See the DrugPatentWatch profile for cosentyx

Does Cosentyx Cause Heart Problems?

Cosentyx (secukinumab), an IL-17 inhibitor for psoriasis, psoriatic arthritis, and ankylosing spondylitis, carries warnings for major adverse cardiovascular events (MACE) like heart attack, stroke, and cardiovascular death. These risks were identified in clinical trials and post-marketing data, particularly in patients with heart disease history. The label notes higher MACE rates in treated groups versus placebo, though causality isn't proven—confounding factors like patient age and comorbidities play a role.[1][2]

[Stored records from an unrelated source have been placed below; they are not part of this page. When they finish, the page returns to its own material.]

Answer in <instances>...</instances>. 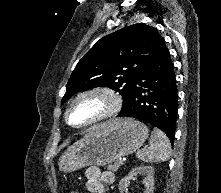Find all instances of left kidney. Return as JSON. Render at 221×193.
I'll use <instances>...</instances> for the list:
<instances>
[{
  "instance_id": "obj_1",
  "label": "left kidney",
  "mask_w": 221,
  "mask_h": 193,
  "mask_svg": "<svg viewBox=\"0 0 221 193\" xmlns=\"http://www.w3.org/2000/svg\"><path fill=\"white\" fill-rule=\"evenodd\" d=\"M137 174H142L145 176L143 183L145 186L144 193H153L154 189V169L151 166H138L133 168L129 174L121 179L119 182L120 193H123L124 190L128 187V184L131 179H133Z\"/></svg>"
}]
</instances>
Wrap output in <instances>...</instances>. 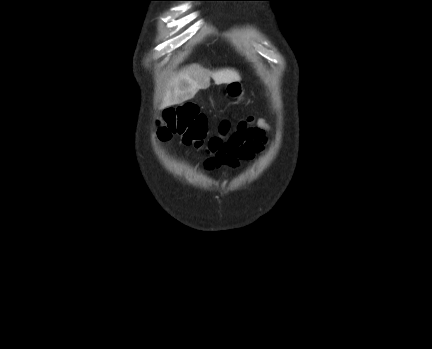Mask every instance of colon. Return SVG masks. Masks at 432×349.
Instances as JSON below:
<instances>
[{
  "instance_id": "5ec220e1",
  "label": "colon",
  "mask_w": 432,
  "mask_h": 349,
  "mask_svg": "<svg viewBox=\"0 0 432 349\" xmlns=\"http://www.w3.org/2000/svg\"><path fill=\"white\" fill-rule=\"evenodd\" d=\"M245 129L246 123L242 122L234 133ZM219 130L221 135L229 134V123L223 121ZM207 133V118L195 104H184L177 108L167 109L158 122L157 128V135L161 140H166L172 135H179L186 146L193 148H201L205 145ZM226 143L220 137L215 136L208 140L207 149L216 157L222 153Z\"/></svg>"
}]
</instances>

What Do Clinical Trials Show?

In psoriasis trials pooling over 3,400 patients, MACE occurred in 0.9% of Cosentyx users (54 events) versus 0.5% on placebo (7 events) over about 50 weeks. Stroke rates were 0.2% versus 0.1%, and heart failure 0.1% versus 0.2%. Longer-term data from extension studies up to 5 years showed stable incidence, but trials excluded high-risk heart patients, limiting generalizability.[1][3]

Who Is Most at Risk?

Patients over 50 with coronary artery disease, diabetes, high blood pressure, or high cholesterol face elevated MACE risk—up to 1.4% in subgroup analyses. Pre-existing heart conditions amplify concerns; the FDA recommends monitoring these patients closely, weighing benefits against risks.[1][2]

How Common Are Reports in Real-World Use?

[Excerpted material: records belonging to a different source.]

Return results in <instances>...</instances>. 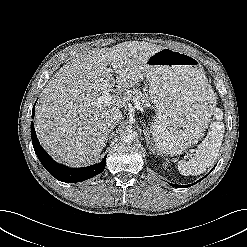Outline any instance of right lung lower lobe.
<instances>
[{
	"label": "right lung lower lobe",
	"instance_id": "obj_1",
	"mask_svg": "<svg viewBox=\"0 0 247 247\" xmlns=\"http://www.w3.org/2000/svg\"><path fill=\"white\" fill-rule=\"evenodd\" d=\"M34 108L35 106H33L32 116H34ZM31 138L35 153L40 162L45 169L59 181L68 183L80 182L98 175L105 168L107 155L100 163L84 168H69L56 163L40 145L33 123L31 124Z\"/></svg>",
	"mask_w": 247,
	"mask_h": 247
}]
</instances>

Post-approval surveillance via FDA's FAERS database logs hundreds of cardiovascular events linked to Cosentyx, including myocarditis, pericarditis, and arrhythmias. A 2023 analysis found 1.2 serious heart events per 1,000 patient-years, higher than etanercept but similar to other biologics. Underreporting is possible.[4][5]

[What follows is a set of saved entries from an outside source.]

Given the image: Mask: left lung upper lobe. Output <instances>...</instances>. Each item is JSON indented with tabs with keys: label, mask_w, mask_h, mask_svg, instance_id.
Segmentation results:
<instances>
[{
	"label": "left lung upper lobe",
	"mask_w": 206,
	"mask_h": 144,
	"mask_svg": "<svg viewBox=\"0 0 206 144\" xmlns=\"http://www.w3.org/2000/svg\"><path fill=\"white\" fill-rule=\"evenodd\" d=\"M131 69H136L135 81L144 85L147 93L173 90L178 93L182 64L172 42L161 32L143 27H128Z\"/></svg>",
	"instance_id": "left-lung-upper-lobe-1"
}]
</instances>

What Do Guidelines Say About Monitoring?

Novartis advises baseline cardiovascular assessment and ongoing checks for symptoms like chest pain or shortness of breath. Discontinue if serious events occur. No routine EKGs or troponin tests are mandated, but rheumatologists often screen high-risk patients before starting.[1][6]

Compared to Other Biologics

Cosentyx's MACE signal matches TNF inhibitors like Humira (1.0% rate) but exceeds IL-23 inhibitors like Tremfya (0.4%). A head-to-head psoriasis trial showed no significant difference versus ustekinumab.[3][7]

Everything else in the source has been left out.